6.5. RQ4: New Vulnerabilities

We used UntouchFuzz to find new vulnerabilities in open-source projects on GitHub. We reported these vulnerabilities to the respective projects. The details are in

Table 6. New vulnerabilities found by UntouchFuzz.

Project	Version	CVE/Issue	Type	Fixed Status
LIEF	v0.12.1	CVE-2022-40922	segmentation fault	✓
LIEF	v0.12.1	CVE-2022-40923	segmentation fault	✓
LIEF	v0.12.1	CVE-2022-43171	heap buffer overflow	✓
LIEF	v0.12.1	CVE-2022-43172	segmentation fault	✓
LIEF	v0.12.1	github-issue-785	allocator oom	✓
PcapPlusPlus	v22.11	CVE-2023-31991	heap buffer overflow	✓
libfyaml	v0.7.12	CVE-2023-31992	use after free	✓
libfyaml	v0.7.12	CVE-2023-31993	stack buffer overflow	✓
libfyaml	v0.7.12	github-issue-56	stack-buffer-overflow	✓
sxmlc	v4.5.2	github-issue-24	segmentation fault	✓
sxmlc	v4.5.2	github-issue-25	segmentation fault	✓
configor	v0.9.18	github-issue-97	infinite loop	✓
tom11	v3.7.1	github-issue-199	heap buffer overflow	✓

, confirming the effectiveness of UntouchFuzz in real-world scenarios.

7. Discussion

In this section, we discuss several limitations of our current implementation:

(1)

Our method is implemented on the top of AFL and not on AFL++. The choice to not implement it on AFL++ was due to the fact that AFL++ already integrates the seed scheduling mechanism from AFLFast and other advanced technologies. Porting the untouched edge guidance mechanism into AFL++ would have been complex. We plan to implement our approach to AFL++ in future work. Additionally, it is important to note that our method may not apply to base fuzzers outside of AFL, such as libFuzzer [42] or honggfuzz [1].

(2)

Coverage bitmap collisions are a common issue in AFL-based fuzzers. AFL-based fuzzers typically use a fixed-size 64KB bitmap to collect coverage information, which can be adjusted via configuration. The fixed bitmap size might result in different edges being assigned the same edge ID, causing coverage bitmap collisions. Prior research attempts have aimed to optimize this issue by modifying instrumentation [28,43,44]. However, with the increase in the size of the target programs, expanding the bitmap to solve collision issues might not lead to significant performance improvements.

(3)

## Provided records:
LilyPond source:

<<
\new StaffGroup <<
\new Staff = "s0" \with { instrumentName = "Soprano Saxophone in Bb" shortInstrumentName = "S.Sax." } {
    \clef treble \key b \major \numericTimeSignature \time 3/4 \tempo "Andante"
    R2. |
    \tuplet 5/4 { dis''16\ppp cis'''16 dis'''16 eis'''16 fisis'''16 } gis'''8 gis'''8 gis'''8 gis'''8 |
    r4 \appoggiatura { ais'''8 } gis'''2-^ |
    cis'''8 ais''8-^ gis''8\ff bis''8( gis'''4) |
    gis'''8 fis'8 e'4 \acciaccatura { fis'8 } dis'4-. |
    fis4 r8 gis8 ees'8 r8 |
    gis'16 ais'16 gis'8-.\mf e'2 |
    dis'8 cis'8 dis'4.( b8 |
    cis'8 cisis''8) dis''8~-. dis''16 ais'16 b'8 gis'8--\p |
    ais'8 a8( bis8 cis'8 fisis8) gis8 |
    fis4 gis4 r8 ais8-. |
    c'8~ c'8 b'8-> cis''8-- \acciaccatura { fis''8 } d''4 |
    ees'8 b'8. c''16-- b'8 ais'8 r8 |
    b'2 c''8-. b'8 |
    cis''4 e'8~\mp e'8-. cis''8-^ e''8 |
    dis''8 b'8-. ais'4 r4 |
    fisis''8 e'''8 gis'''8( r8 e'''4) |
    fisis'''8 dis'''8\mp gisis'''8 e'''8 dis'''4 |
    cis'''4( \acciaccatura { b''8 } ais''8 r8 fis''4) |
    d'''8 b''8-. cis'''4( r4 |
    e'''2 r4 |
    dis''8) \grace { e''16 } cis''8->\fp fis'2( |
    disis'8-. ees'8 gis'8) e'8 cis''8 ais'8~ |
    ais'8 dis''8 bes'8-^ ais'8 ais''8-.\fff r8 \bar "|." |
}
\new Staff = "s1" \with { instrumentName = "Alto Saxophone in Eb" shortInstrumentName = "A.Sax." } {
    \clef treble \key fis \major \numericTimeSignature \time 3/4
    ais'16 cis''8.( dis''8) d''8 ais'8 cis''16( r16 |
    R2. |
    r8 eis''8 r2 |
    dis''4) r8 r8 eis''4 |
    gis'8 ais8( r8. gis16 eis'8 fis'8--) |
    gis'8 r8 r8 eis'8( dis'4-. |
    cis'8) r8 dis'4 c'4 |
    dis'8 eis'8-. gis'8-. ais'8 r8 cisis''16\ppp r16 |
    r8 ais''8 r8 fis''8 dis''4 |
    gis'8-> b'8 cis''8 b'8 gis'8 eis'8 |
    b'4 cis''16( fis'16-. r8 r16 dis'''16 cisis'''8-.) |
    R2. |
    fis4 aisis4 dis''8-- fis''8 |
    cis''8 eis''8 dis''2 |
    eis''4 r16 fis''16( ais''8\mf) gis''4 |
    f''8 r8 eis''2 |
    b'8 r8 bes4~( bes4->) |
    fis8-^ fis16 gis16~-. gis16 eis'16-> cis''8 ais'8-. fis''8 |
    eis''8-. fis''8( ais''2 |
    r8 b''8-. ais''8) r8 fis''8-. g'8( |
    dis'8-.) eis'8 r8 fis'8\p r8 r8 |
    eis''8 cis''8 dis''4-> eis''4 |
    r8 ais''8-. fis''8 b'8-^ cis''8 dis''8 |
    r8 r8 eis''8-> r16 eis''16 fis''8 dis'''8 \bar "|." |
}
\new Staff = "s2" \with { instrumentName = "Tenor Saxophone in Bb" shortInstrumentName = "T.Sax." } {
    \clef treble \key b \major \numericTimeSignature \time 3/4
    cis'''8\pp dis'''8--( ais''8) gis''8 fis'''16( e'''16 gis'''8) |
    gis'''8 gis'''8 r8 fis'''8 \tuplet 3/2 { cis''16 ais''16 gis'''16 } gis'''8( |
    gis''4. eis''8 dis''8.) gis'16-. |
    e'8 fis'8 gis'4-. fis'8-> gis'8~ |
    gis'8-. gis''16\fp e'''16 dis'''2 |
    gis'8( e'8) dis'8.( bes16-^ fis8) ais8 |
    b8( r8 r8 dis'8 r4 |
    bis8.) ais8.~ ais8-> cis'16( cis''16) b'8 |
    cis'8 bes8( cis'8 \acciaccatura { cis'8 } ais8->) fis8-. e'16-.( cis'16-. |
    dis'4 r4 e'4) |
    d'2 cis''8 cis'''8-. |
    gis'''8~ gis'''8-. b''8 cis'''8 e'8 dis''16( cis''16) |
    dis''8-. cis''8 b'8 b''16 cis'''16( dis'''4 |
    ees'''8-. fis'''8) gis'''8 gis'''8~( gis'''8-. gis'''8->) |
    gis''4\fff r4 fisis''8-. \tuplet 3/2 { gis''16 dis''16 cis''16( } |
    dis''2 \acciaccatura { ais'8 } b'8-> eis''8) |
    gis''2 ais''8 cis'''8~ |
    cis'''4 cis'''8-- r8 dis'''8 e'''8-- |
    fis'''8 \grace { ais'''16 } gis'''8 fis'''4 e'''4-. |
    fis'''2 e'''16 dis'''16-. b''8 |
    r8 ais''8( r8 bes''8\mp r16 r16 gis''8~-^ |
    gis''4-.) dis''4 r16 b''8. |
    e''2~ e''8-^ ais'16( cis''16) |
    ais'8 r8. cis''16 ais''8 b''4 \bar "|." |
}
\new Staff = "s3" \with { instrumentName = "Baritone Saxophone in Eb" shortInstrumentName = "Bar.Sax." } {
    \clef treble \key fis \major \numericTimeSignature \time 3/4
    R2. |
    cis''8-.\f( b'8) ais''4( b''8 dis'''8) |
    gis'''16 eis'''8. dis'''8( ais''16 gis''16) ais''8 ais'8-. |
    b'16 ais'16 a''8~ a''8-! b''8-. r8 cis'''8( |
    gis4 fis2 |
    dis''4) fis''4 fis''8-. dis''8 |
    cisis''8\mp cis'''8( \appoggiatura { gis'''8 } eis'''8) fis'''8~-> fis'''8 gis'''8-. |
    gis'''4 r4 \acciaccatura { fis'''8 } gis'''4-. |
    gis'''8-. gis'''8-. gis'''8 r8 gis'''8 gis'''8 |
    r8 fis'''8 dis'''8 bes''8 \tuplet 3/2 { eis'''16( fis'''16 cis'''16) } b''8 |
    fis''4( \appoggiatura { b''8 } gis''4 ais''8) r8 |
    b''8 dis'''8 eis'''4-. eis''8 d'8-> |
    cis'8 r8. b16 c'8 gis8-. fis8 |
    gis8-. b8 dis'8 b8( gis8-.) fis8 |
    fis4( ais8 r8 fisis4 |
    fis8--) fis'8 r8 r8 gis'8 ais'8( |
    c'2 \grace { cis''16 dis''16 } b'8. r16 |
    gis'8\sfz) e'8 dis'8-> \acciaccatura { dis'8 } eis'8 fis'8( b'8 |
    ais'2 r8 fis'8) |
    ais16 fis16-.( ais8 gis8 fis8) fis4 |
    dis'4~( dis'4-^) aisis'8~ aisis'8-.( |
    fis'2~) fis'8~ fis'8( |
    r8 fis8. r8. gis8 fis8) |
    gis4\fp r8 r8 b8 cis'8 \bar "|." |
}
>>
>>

## Action item A:
Do the following statements agree with the excerpt on UntouchFuzz? Answer yes or no for each, and quote the words of the excerpt that decide it.
(i) UntouchFuzz is built on AFL++.
(ii) The coverage bitmap that AFL-based fuzzers typically use has a fixed size of 64KB that can be changed through configuration.
(iii) The authors state that their method applies to libFuzzer.
## Action item B:
Go on with the UntouchFuzz excerpt from the point where it stops.

## Response area A:
(i) No: "Our method is implemented on the top of AFL and not on AFL++."
(ii) Yes: "AFL-based fuzzers typically use a fixed-size 64KB bitmap to collect coverage information, which can be adjusted via configuration."
(iii) No: "our method may not apply to base fuzzers outside of AFL, such as libFuzzer [42] or honggfuzz [1]."

## Response area B:
We conducted fuzzing tests on 12 mainstream benchmark programs, running each program 10 times for 24 h per test. The experimental results demonstrate that, under the given initial corpus conditions, our tool effectively selects better seeds for fuzzing and guides the fuzzer toward maximizing program coverage. However, differences between the initial corpus and the target program can impact the performance of coverage-guided greybox fuzzers [10,15,45], causing variations in the evolutionary process and resulting in different outcomes.

8. Conclusions

In this paper, we concluded that the existing seed scheduling methods neglect to focus on the unexplored regions within the program’s control flow graph. In response to this issue, we presented a greybox fuzzer guided by untouched edges, UntouchFuzz. We developed a lightweight instrumentation technique to track untouched edges. Furthermore, we designed a seed scheduling strategy based on untouched edges inspired by a minimal coverage sets algorithm. The strategy prioritizes seeds that include all untouched edges. Additionally, we made minor adjustments to the energy scheduler to align with the new seed scheduling method. In evaluation, UntouchFuzz outperformed the other fuzzers on code coverage and the number of vulnerabilities, further proving the untouched guidance mechanism proposed in this paper. To foster future research in this area, we have made our fuzzer open source. Further, future research could combine symbolic execution techniques with the untouched guidance mechanism for better fuzzing results. We plan to implement our mechanism into AFL++ and investigate the influence of bitmap collisions in our mechanism.